Microsoft unveils expanded Silverlight video platform
To cheers from an audience of Web developers, Microsoft today announced expanded capabilities for its new Silverlight video platform at...
Seattle Times technology reporter
LAS VEGAS — To cheers from an audience of Web developers, Microsoft today announced expanded capabilities for its new Silverlight video platform at a conference on the technology giant's plans for the next generation of applications.
The company said Silverlight, which will compete with the dominant Adobe Flash technology for delivering video on the Web, will now support Microsoft's widely used .NET programming language. YouTube, the popular user-generated video site, is built on the Adobe Flash platform.
Silverlight is part of Microsoft's broad "software plus services" strategy designed to allow developers to make more complicated applications that take advantage of the desktop's power and capabilities from the Internet.
Ray Ozzie, Microsoft's chief software architect, made the announcement at Microsoft's Mix07 conference going on here this week.
It also will allow the legions of .NET developers familiar with the programming framework to use those skills for building Web applications, he said. The .NET framework supports more than 30 programming languages and is typically used for designing applications that run on the desktop.
Microsoft released a test version of Silverlight today and plans to have a final version available this summer.

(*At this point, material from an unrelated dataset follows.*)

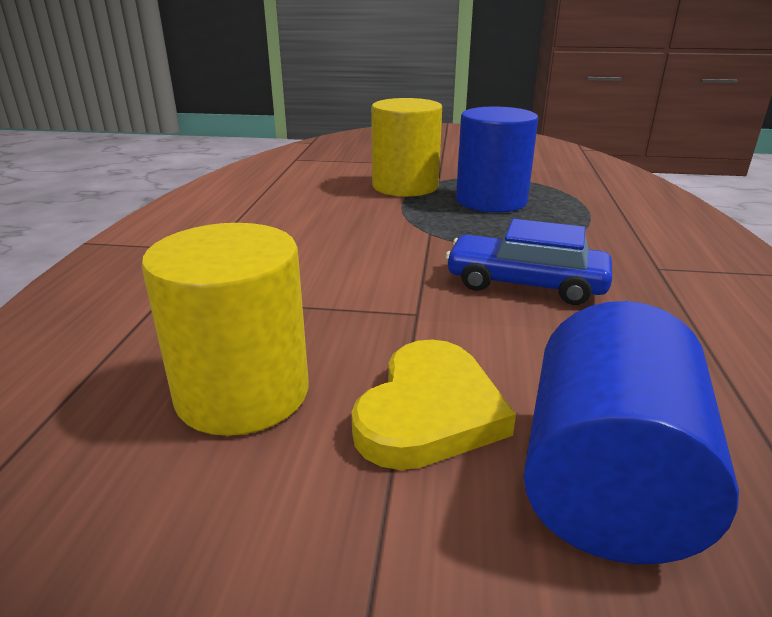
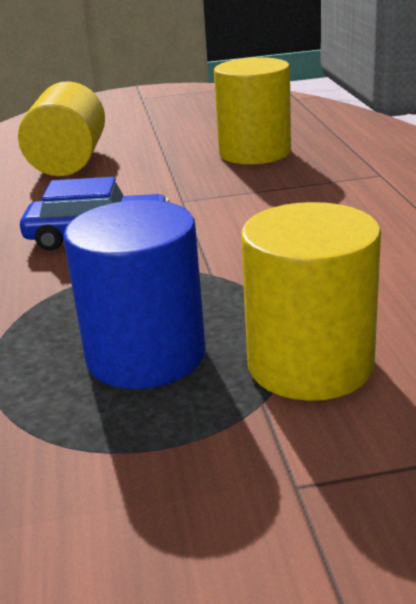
camera: 165 degrees right, 0 degrees up
yellow heart [351,340,516,470] -> none
blue cylinder [523,301,739,564] -> yellow cylinder [18,81,105,176]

Netflix Chief Product Officer Neil Hunt, in an on stage demonstration, said the Silverlight technology will allow people to browse movies for instant watching online. The fast-starting Silverlight, he said, lets people watch a little bit of each movie before choosing which one to watch. It can also allow people to invite others to watch an online movie and chat about it via instant messenger.

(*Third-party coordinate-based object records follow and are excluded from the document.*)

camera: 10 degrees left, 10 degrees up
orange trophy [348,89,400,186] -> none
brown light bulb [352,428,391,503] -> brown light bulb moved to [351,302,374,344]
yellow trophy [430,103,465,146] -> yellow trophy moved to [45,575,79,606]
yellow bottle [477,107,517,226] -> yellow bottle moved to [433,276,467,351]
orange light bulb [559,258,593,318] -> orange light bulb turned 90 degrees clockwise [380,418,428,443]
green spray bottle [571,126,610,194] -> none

Silverlight works on platforms from Microsoft competitors such as the Mac and Firefox Web browser.
"That's really important for us to get wide coverage for our user base," Hunt said.
In addition to the integration of .NET with Silverlight, Ozzie announced new application programming interfaces for several Windows Live applications. Developers could use these to make applications that include parts of Live technology, such as contacts and Internet search.
Ozzie also announced Silverlight Streaming, a hosted service that would allow developers to store and deliver their Web applications using Microsoft's servers. It "takes advantage of [Microsoft's] huge investments in services infrastructure," Ozzie said. One such example is the "server farm" Microsoft recently opened in Quincy, Grant County.
The service will be free, "with some limits," he said, adding that Silverlight Streaming is "a sign of things to come" with regard to the company's broad strategy for software plus services.
Ozzie, who is leading the company's cross-company services efforts, said there are other "very significant" infrastructure projects under development at Microsoft that need more time to gestate before being announced broadly.